Start of Data for analysis

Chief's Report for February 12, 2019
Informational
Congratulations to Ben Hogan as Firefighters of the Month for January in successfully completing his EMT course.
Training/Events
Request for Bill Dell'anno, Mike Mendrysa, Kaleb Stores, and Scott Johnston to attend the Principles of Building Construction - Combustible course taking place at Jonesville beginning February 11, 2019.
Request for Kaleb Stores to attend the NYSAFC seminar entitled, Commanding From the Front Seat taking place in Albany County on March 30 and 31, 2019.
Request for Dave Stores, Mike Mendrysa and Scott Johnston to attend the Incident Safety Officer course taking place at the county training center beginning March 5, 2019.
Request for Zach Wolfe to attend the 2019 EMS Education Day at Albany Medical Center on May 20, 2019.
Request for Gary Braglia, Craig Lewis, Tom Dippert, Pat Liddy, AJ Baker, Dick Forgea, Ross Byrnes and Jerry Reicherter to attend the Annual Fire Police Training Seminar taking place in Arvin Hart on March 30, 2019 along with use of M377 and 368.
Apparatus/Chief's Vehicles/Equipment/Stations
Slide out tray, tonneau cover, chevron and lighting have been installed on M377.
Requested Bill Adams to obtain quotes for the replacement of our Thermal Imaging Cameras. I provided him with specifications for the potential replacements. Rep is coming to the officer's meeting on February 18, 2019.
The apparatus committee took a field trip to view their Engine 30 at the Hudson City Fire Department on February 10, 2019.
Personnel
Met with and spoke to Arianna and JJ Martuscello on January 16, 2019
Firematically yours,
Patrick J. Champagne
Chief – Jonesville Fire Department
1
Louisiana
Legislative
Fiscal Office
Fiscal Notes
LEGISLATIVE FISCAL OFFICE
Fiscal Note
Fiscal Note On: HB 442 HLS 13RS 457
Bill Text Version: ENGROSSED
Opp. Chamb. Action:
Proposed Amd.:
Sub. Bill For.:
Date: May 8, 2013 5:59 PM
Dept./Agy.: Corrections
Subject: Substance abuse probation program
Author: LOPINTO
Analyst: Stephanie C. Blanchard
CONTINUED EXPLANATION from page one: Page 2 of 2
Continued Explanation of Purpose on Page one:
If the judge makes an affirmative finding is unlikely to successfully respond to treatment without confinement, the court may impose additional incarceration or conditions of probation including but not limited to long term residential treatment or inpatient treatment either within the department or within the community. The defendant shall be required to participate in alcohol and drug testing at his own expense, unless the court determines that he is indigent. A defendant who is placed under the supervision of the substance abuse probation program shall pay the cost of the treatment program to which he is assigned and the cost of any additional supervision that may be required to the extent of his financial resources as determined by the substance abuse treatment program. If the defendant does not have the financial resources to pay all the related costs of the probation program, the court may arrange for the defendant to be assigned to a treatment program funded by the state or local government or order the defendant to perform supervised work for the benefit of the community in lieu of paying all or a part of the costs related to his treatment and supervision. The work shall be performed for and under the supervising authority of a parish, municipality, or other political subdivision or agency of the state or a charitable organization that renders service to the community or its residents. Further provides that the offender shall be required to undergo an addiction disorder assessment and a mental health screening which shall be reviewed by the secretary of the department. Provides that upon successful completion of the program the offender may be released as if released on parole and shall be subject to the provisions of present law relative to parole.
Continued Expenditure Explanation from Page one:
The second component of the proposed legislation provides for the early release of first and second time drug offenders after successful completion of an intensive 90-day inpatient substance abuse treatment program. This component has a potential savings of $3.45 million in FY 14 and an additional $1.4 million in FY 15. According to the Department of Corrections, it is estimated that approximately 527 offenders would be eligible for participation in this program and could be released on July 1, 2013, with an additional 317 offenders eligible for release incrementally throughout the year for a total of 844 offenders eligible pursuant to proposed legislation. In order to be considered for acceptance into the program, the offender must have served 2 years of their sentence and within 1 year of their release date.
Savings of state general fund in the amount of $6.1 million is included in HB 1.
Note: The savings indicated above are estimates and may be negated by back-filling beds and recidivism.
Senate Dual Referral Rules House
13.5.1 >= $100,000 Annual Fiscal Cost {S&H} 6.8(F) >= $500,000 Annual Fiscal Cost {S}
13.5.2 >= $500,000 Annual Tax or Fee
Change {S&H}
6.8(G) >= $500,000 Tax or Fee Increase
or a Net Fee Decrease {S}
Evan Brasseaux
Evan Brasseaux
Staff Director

End of Data for analysis

→ Required action: Copy out each line of the data that holds the string "Mike".

→ Solution below:
Request for Bill Dell'anno, Mike Mendrysa, Kaleb Stores, and Scott Johnston to attend the Principles of Building Construction - Combustible course taking place at Jonesville beginning February 11, 2019.
Request for Dave Stores, Mike Mendrysa and Scott Johnston to attend the Incident Safety Officer course taking place at the county training center beginning March 5, 2019.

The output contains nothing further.